Man muss nicht an etwas Bestimmtes glauben, um sich hier willkommen zu fühlen, muss keine formelhaften Sätze kennen und rezitieren und muss sich dafür vor allem gegenüber Niemandem rechtfertigen. Das, was hierhin zieht, reicht!

Solche Räume, die jede Kultur hat, sind Orte des Ankommens, des Durchatmens, des Sich Anvertrauens gerade dann, wenn das Leben in chaotischen Bahnen läuft. Gerade dann, wenn wir mit etwas konfrontiert sind, was wir alleine nicht tragen können.

Vom einen kommend, in den anderen Raum zu gehen, ist in aller scheinbaren Alltäglichkeit eine existentielle Handlung. Ein Übertritt. Eine kleine Einübung auch in den immer schon wartenden Gang über jene Schwelle, die mit dem verbunden ist, was wir den Tod nennen.

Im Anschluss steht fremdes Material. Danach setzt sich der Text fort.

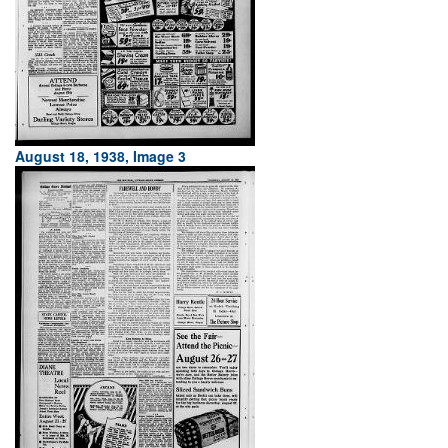
August 18, 1938, Image 3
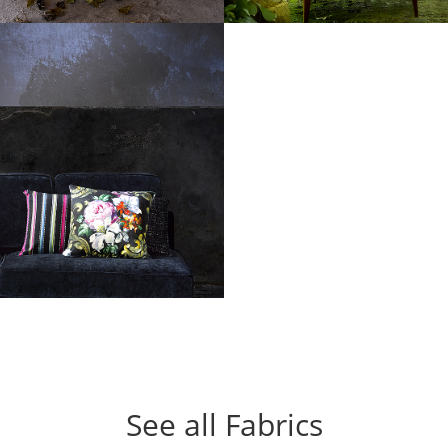
See all Fabrics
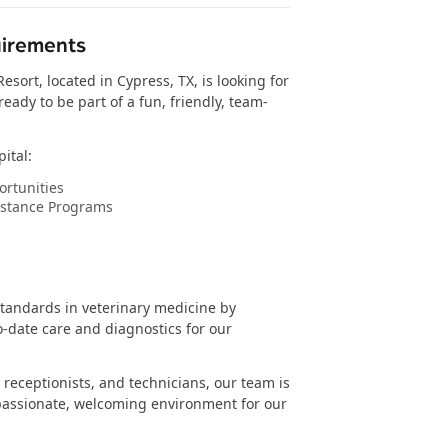
uirements
sort, located in Cypress, TX, is looking for
eady to be part of a fun, friendly, team-
ital:
rtunities
istance Programs
standards in veterinary medicine by
o-date care and diagnostics for our
 receptionists, and technicians, our team is
assionate, welcoming environment for our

Im sakralen, oder wie auch immer genannten Raum, tritt etwas an sich Unsichtbares in Präsenz. Einer der Väter des Bauhauses, Mies van der Rohe, sagte dazu in bauhausmäßiger Schlichtheit und Klarheit:
„Einen Raum bauen heißt, das Unsichtbare sichtbar zu machen, einen Ausschnitt aus dem Unendlichen zu gestalten.“
Das meint nichts anderes, als die Leere zwischen den Wänden, jenen „Zwischenraum“, so zu gestalten, dass er vorbereitet ist für das Geheimnisvolle. Erfüllte Leere nennt man das in asiatischer Spiritualität. Je klarer und schlichter der Raum sich den Sinnen bietet, desto tiefer ist die Wirkung.

Zwei Räume verschmelzen in der Begegnung mit dem Numinosen; der materielle äußere und der innere des Menschen. Beide, Erd- und Seelenenergie, wirken ineinander, verbinden sich zu einem Feld, das keine Grenzen kennt.

Es ist ein dunkler Wintertag, nass, kalt, stürmisch. Früh schon ist die Sonne versunken. Ich suche das Tor der Kirche. Die Atmosphäre umfängt. Ich bewege mich, schauend, orientierend, stehe eine Weile, gehe dann zu einer Bank. Der Raum wandelt sich in akustischer und innerer Stille zu einem ganz eigenen Universum, wirkt nach inneren Gesetzen, die äußere Erwartungen und Regeln unmittelbar außer Kraft zu setzen in der Lage sind. Es berührt. Es verzaubert ein wenig. Es tröstet. Es flüstert: DU! Ich schließe die Augen.